• **Document excerpt**

----

August 2, 2021 by Nathan Bransford 2 Comments

When novels are bloated with an excessive word count, the extra words are often where you’d least expect them.

In fact, when I’m editing, I often find that very long novels are among the most tightly plotted. The authors know the word count is a problem, so they trim all the extra scenes and streamline the storytelling.

So how do these novels still end up way too long?

It’s almost always at the sentence and the paragraph level. When nearly every sentence has a few unnecessary words and nearly every paragraph has a sentence or two that’s already apparent from context, it really, really adds up. Over the course of a novel these small, seemingly innocuous redundancies can mean tens of thousands of extra words.

I’ve talked about a few different ways of paring back your word count, but today I want to focus on one pratfall in particular: over-explaining default objects and gestures.

When to let the default suffice

Whether we’re conscious of it or not, we all have roughly standard ideas of everyday objects and gestures. If you read about a hammer in a novel that a character uses to hit a nail, you and I might have very slightly different mental images but they’re roughly going to conform to a “standard” hammer. Something like this.

----

• **Given data**
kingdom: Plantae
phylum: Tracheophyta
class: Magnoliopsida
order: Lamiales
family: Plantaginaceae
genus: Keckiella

----

• **Directions for this task**
Write the next few paragraphs of the writing advice about over-explaining everyday objects and gestures, starting right after its last sentence.

• **Written response**
It’s not necessary to spend a paragraph describing what this particular hammer looks like. It’s just a hammer. Unless there’s some reason this particular hammer departs from the norm or some characteristic will be important later on…just let it be a hammer.

So, for instance, when you’re describing a car, you don’t need to point out that the car has “round black rubber tires.” That’s the default. Unless you tell us otherwise, we’re just going to assume that a car has black tires.

This extends to gestures as well. Sometimes I’ll see descriptions like:

Nathan stretched his right arm and extended an index finger toward the object that caught his interest.

So, uh… “Nathan pointed?” You can just say that!

And look, I just saved 15 words. If you pare back just two excessive sentences on every page of a 500 page novel, that’s 15,000 words right there.

When to be more specific

So when should you be more specific?

When it’s important and additive that the object departs from the default.

If Nathan pointed with a wink or stood on his head and pointed with his big toe, then sure, describe that in more detail. If a car has neon pink square tires, describe that. If the fact that the hammer’s handle is rubber is a detail that matters to the story somehow, point it out.

But if it’s just your usual everyday point.. just let the character point. If they’re round black tires, just call them tires or leave them out entirely and trust that the reader will just infer they’re there and won’t assume the car is levitating.

Even if you’re creating a novel that’s stylistically unique, I still think it pays to be cognizant of this principle. Avoid bogging down the reader in interminable descriptions of the everyday unless there’s some particular reason you want to point out a specific detail.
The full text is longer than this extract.